DOCUMENT SEGMENT ::
Constants relevant for MLP-based PPO and Gradient-Descent based learning.

splendor.agents.our_agents.ppo.input_norm module

Implementation of an input normalization layer.

class splendor.agents.our_agents.ppo.input_norm.InputNormalization(num_features: int, epsilon: float = 1e-08)[source]

Bases: Module

Input normalization layer - using a running average for calibrating the mean & variance.

forward(x: Tensor) → Tensor[source]

Normalize the input using a running mean & variance estimators. The output should have 0 mean and variance of 1.

Parameters:: x – the un-normalized input.
Returns:: a normalized x.

splendor.agents.our_agents.ppo.network module

Implementation of neural network for PPO using MLP architecture.

class splendor.agents.our_agents.ppo.network.PPO(input_dim: int, output_dim: int, hidden_layers_dims: list[int] | None = None, dropout: float = 0.2)[source]

Bases: PPOBase

Neural Network, in MLP architecture, for PPO.

forward(x: Float[Tensor, 'batch sequence features'] | Float[Tensor, 'batch features'] | Float[Tensor, 'features'], action_mask: Float[Tensor, 'batch actions'] | Float[Tensor, 'actions'], *args, **kwargs) → tuple[Float[Tensor, 'batch actions'], Float[Tensor, 'batch 1'], None][source]

Pass input through the network to gain predictions.

Parameters:

x – the input to the network. expected shape: one of the following: (features,) or (batch_size, features) or (batch_size, sequance_length, features).
action_mask – a binary masking tensor, 1’s signals a valid action and 0’s signals an invalid action. expected shape: (actions,) or (batch_size, actions). where actions are equal to len(ALL_ACTIONS) which comes from Engine.Splendor.gym.envs.actions
hidden_state – hidden state of the recurrent unit. expected shape: (batch_size, num_layers, hidden_state_dim) or (num_layers, hidden_state_dim).

Returns:

the actions probabilities and the value estimate.

splendor.agents.our_agents.ppo.ppo module

entry-point for PPO training.

splendor.agents.our_agents.ppo.ppo.extract_game_stats(final_game_state: SplendorState, agent_id: int) → list[float][source]

Extract game statistics from the final (terminal) game state.

PROVIDED RECORDS ::
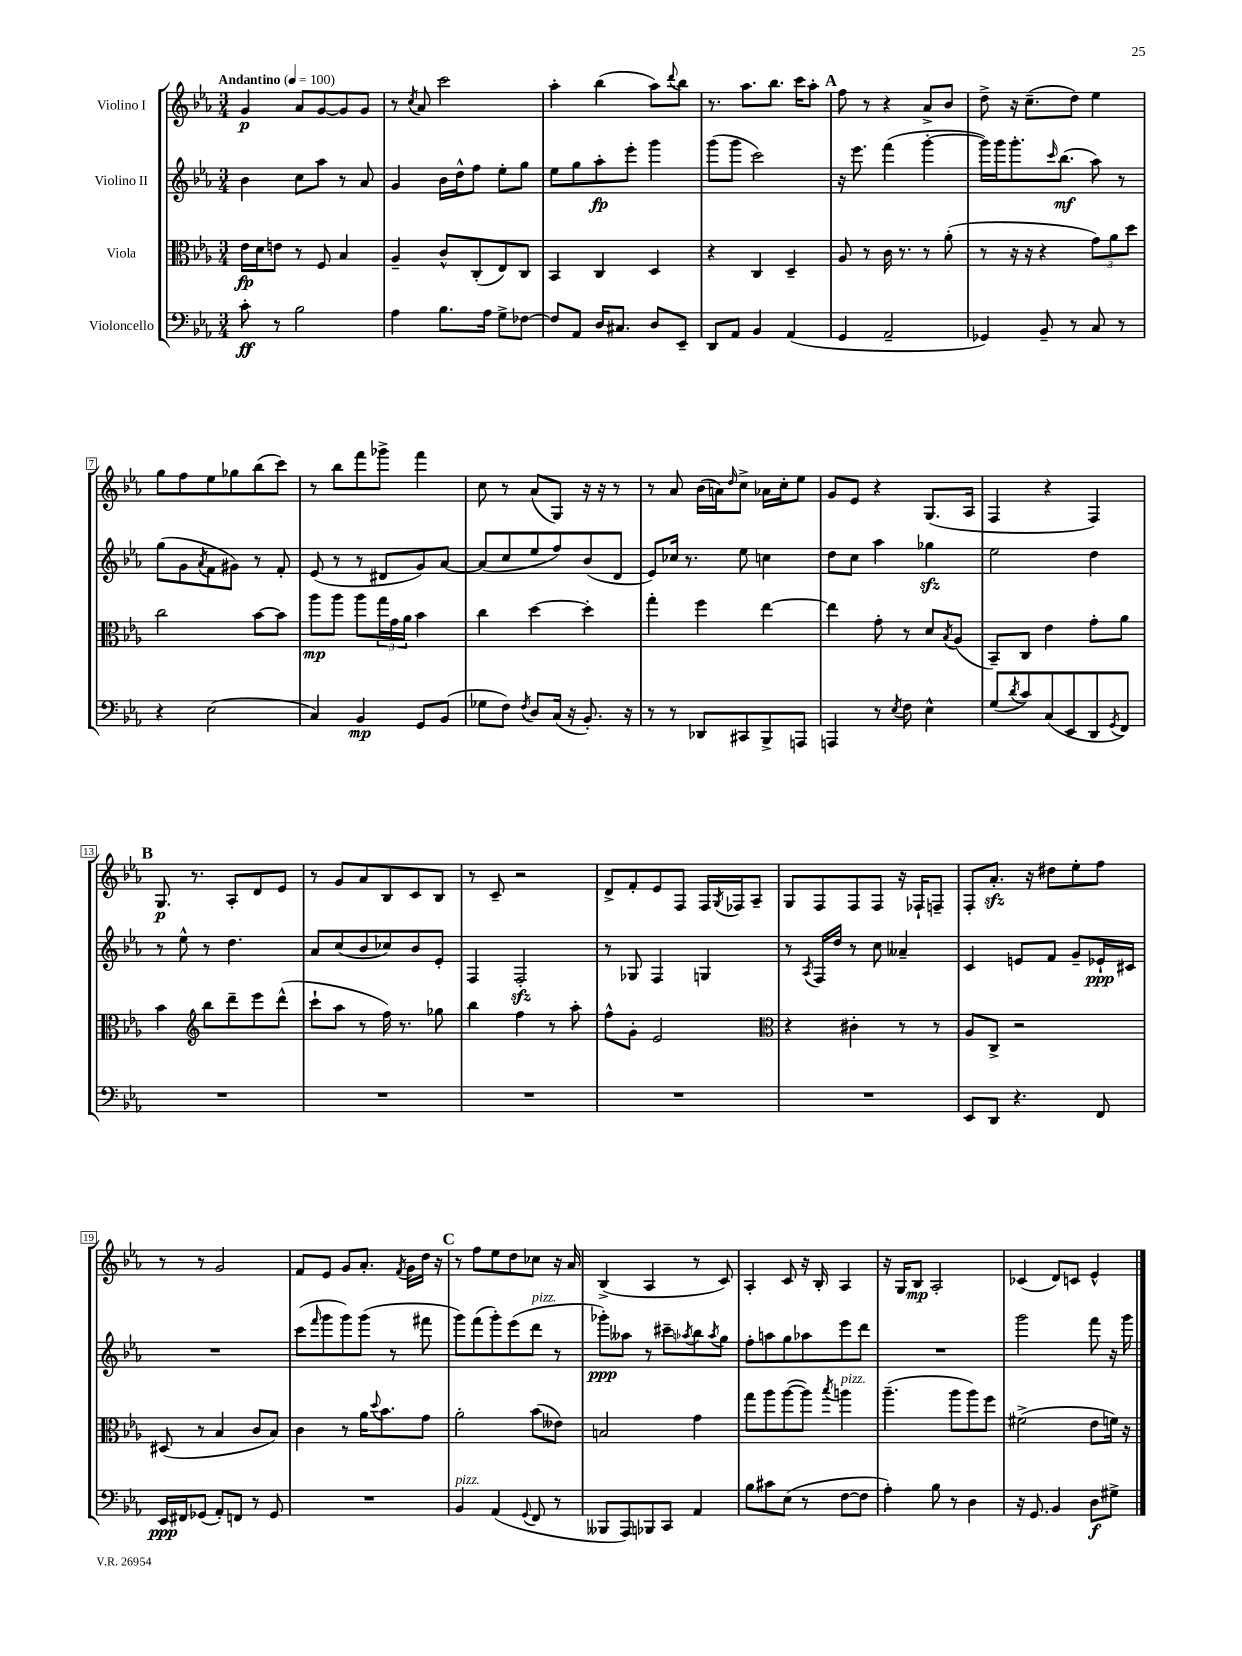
<<
\new StaffGroup <<
\new Staff = "s0" \with { instrumentName = "Violino I" } {
    \clef treble \key ees \major \numericTimeSignature \time 3/4 \tempo "Andantino" 4 = 100
    g'4\p aes'8 g'8~ g'8 g'8 |
    r8 \acciaccatura { c''8 } aes'8 c'''2 |
    aes''4-. bes''4( aes''8) \appoggiatura { d'''8 } bes''8 |
    r8. aes''8. bes''8. c'''16 aes''8-. |
    \mark \markup { \bold "A" } f''8 r8 r4 aes'8-> bes'8 |
    d''8-> r16 c''8.--( d''8) ees''4 |
    g''8 f''8 ees''8 ges''8 bes''8( c'''8) |
    r8 bes''8 f'''8 ges'''8-> f'''4 |
    c''8 r8 aes'8( g8) r16 r16 r8 |
    r8 aes'8 bes'16( a'16) \grace { d''16 } c''8-> aes'16 c''16-. ees''8 |
    g'8 ees'8 r4 g8.( aes16 |
    f4 r4 f4) |
    \mark \markup { \bold "B" } g8.\p r8. aes8-. d'8 ees'8 |
    r8 g'8 aes'8 bes8 c'8 bes8 |
    r8 c'8-- r2 |
    d'8-> f'8-. ees'8 f8 f16 \acciaccatura { g8 } fes16 aes8-- |
    g8 f8 f8 f8 r16 fes16-! f8-- |
    f8-. aes'8.-.\sfz r16 dis''8 ees''8-. f''8 |
    r8 r8 g'2 |
    f'8 ees'8 g'8 aes'8.-. \acciaccatura { f'8 } g'16 d''16 r16 |
    \mark \markup { \bold "C" } r8 f''8 ees''8 d''8 ces''8 r16 aes'16 |
    bes4->( aes4 r8 c'8) |
    aes4-. c'8 r16 bes16-. aes4 |
    r16 g16 bes8\mp aes2-. |
    ces'4( d'8) c'8 ees'4-^ \bar "|." |
}
\new Staff = "s1" \with { instrumentName = "Violino II" } {
    \clef treble \key ees \major \numericTimeSignature \time 3/4
    bes'4 c''8 aes''8 r8 aes'8 |
    g'4 bes'16 d''16-^ f''8 ees''8-. g''8 |
    ees''8 g''8 aes''8-.\fp ees'''8-. g'''4 |
    g'''8( g'''8 c'''2) |
    \mark \markup { \bold "A" } r16 ees'''8. f'''4( g'''4~-. |
    g'''16) g'''16 g'''8.-. \grace { c'''16 } bes''8.\mf( aes''8) r8 |
    g''8( g'8 \acciaccatura { aes'8 } f'8 gis'8) r8 f'8-. |
    ees'8( r8 r8 dis'8 g'8) aes'8~ |
    aes'8( c''8 ees''8 f''8) bes'8( d'8 |
    ees'8) ces''16 r8. ees''8 c''4 |
    d''8 c''8 aes''4 ges''4\sfz |
    ees''2 d''4 |
    \mark \markup { \bold "B" } r8 ees''8-^ r8 d''4. |
    aes'8 c''8( bes'8 ces''8) bes'8 ees'8-. |
    f4 f2-.\sfz |
    r8 ges8 f4 g4 |
    r8 \acciaccatura { aes8 } f16 d''16 r8 c''8 aeses'4-- |
    c'4 e'8 f'8 g'8-- ees'16-!\ppp cis'16 |
    R2. |
    c'''8( \grace { f'''16 } g'''8 g'''8) g'''8( r8 fis'''8 |
    \mark \markup { \bold "C" } g'''8) f'''8( g'''8-.) ees'''8( d'''8^\markup { \italic "pizz." } r8 |
    ges'''8-.\ppp) aeses''8 r8 cis'''8-- \acciaccatura { aes''8 } bes''8 \acciaccatura { aes''8 } g''8 |
    f''8-. a''8 g''8 aes''8 ees'''8 d'''8 |
    R2. |
    g'''2 f'''8 r16 g'''16 \bar "|." |
}
\new Staff = "s2" \with { instrumentName = "Viola" } {
    \clef alto \key ees \major \numericTimeSignature \time 3/4
    ees'16\fp d'16 e'8 r8 f8 bes4 |
    aes4-- c'8-^ c8-.( ees8) c8 |
    bes,4 c4 d4 |
    r4 c4 d4-- |
    \mark \markup { \bold "A" } aes8 r8 c'16 r8. r8 aes'8-.( |
    r8 r16 r16 r4 \tuplet 3/2 { g'8) aes'8 d''8 } |
    c''2 bes'8~ bes'8 |
    aes''8\mp aes''8 aes''8 \tuplet 3/2 { g''16 g'16 aes'16 } bes'4 |
    c''4 d''4~ d''4-. |
    g''4-. f''4 ees''4~ |
    ees''4 g'8-. r8 d'8 \acciaccatura { bes8 } aes8( |
    bes,8--) c8 ees'4 g'8-. aes'8 |
    \mark \markup { \bold "B" } bes'4 \clef treble bes''8 d'''8-- ees'''8 d'''8-^( |
    c'''8-! aes''8 r8 f''16) r8. ges''8 |
    bes''4 f''4 r8 aes''8-. |
    f''8-^ g'8-. ees'2 |
    \clef alto r4 cis'4-. r8 r8 |
    aes8 c8-> r2 |
    dis8( r8 bes4 c'8 bes8) |
    c'4 r8 aes'16 \appoggiatura { d''8 } bes'8. g'8 |
    \mark \markup { \bold "C" } aes'2-. bes'8( eeses'8) |
    b2 g'4 |
    g''8 aes''8 aes''8~( aes''8) \acciaccatura { bes''8 } a''4^\markup { \italic "pizz." } |
    aes''4.--( aes''8 aes''8) f''8 |
    fis'2->( ees'8 f'16) r16 \bar "|." |
}
\new Staff = "s3" \with { instrumentName = "Violoncello" } {
    \clef bass \key ees \major \numericTimeSignature \time 3/4
    c'8-.\ff r8 bes2 |
    aes4 bes8. aes16 g8-> fes8~ |
    fes8 aes,8 d16 cis8. d8 ees,8-- |
    d,8 aes,8 bes,4 aes,4( |
    \mark \markup { \bold "A" } g,4 aes,2-- |
    ges,4) bes,8-- r8 c8 r8 |
    r4 ees2( |
    c4) bes,4\mp g,8 bes,8( |
    ges8 f8) \acciaccatura { f8 } d8 c16( r16 bes,8.-.) r16 |
    r8 r8 des,8 cis,8 bes,,8-> a,,8 |
    a,,4 r8 \acciaccatura { ees8 } f8 ees4-^ |
    g8( \acciaccatura { d'8 } c'8) c8( ees,8 d,8 \acciaccatura { g,8 } f,8) |
    \mark \markup { \bold "B" } R2. |
    R2. |
    R2. |
    R2. |
    R2. |
    ees,8 d,8 r4. f,8 |
    ees,16\ppp fis,16 ges,8( aes,8-.) f,8 r8 ges,8 |
    R2. |
    \mark \markup { \bold "C" } bes,4^\markup { \italic "pizz." } aes,4( \appoggiatura { g,8 } f,8 r8 |
    beses,,8 aes,,8) bes,,8 c,8 aes,4 |
    bes8 cis'8 ees8( r8 f8~ f8 |
    aes4-.) bes8 r8 d4 |
    r16 g,8. bes,4 d8\f gis8-> \bar "|." |
}
>>
>>
\layout { \context { \Score \override BarNumber.stencil = #(make-stencil-boxer 0.1 0.3 ly:text-interface::print) } }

WORK INSTRUCTIONS ::
1: Decide whether each statement below agrees with the PPO module documentation. Answer yes or no for each, and quote the deciding words of the documentation exactly.
(a) The input normalization layer calibrates the mean and variance with a running average.
(b) The PPO network class has a default dropout of 0.5.
(c) The PPO network is built in an MLP architecture.
2: Reproduce the PPO module documentation word for word, from "Returns:: a normalized" to "architecture, for PPO.".
3: Continue the PPO module documentation, starting right after its last sentence.

RESULTS FOR THE EXERCISE ::
1:
(a) Yes: "Input normalization layer - using a running average for calibrating the mean & variance."
(b) No: "dropout: float = 0.2"
(c) Yes: "Neural Network, in MLP architecture, for PPO."

2:
Returns:: a normalized x.

splendor.agents.our_agents.ppo.network module

Implementation of neural network for PPO using MLP architecture.

class splendor.agents.our_agents.ppo.network.PPO(input_dim: int, output_dim: int, hidden_layers_dims: list[int] | None = None, dropout: float = 0.2)[source]

Bases: PPOBase

Neural Network, in MLP architecture, for PPO.

3:
Parameters:

final_game_state – the final, terminal state of the game.
agent_id – the ID (turn) of the PPO agent in training.

Returns:

list of the statistics values.

splendor.agents.our_agents.ppo.ppo.main() → None[source]: Entry-point for the ppo console script.

splendor.agents.our_agents.ppo.ppo.save_model(model: Module, path: Path) → None[source]

Save given model weights into a file at given path.

Parameters:

model – the model whose weights should be stored.
path – Where to store the weights.

splendor.agents.our_agents.ppo.ppo.train(working_dir: Path = PosixPath('/home/eyal/Desktop/projects/Splendor-AI'), learning_rate: float = 1e-06, weight_decay: float = 0.0001, seed: int = 1234, device_name: str = 'cpu', transfer_learning: bool = False, saved_weights: Path | None = None, opponent: str = 'random', test_opponent: str = 'minimax', architecture: str = 'mlp') → Module[source]

Train a PPO agent.

Parameters:

working_dir – Where to store the statistics and weights.
learning_rate – The learning rate of the gradient descent based learning.
weight_decay – L2 regularization coefficient.
seed – Which seed to use during training.
device_name – Name of the device used for mathematical computations.
transfer_learning – Whether or not the PPO agent should be initialized from a pre-trained weights.
saved_weights – Path to the weights of a pre-trained PPO agent that would be loaded and used as initialization for this training session. This argument would be ignored if transfer_learning is False and required if transfer_learning is True.
opponent – Opponent agent name that the PPO would train against.
test_opponent – Test opponent name that the PPO would be evaluated against.
architecture – PPO network architecture name that should be used.

Returns:

The trained model (PPO agent).

splendor.agents.our_agents.ppo.ppo_agent module

Implementation of a PPO agent with MLP neural network.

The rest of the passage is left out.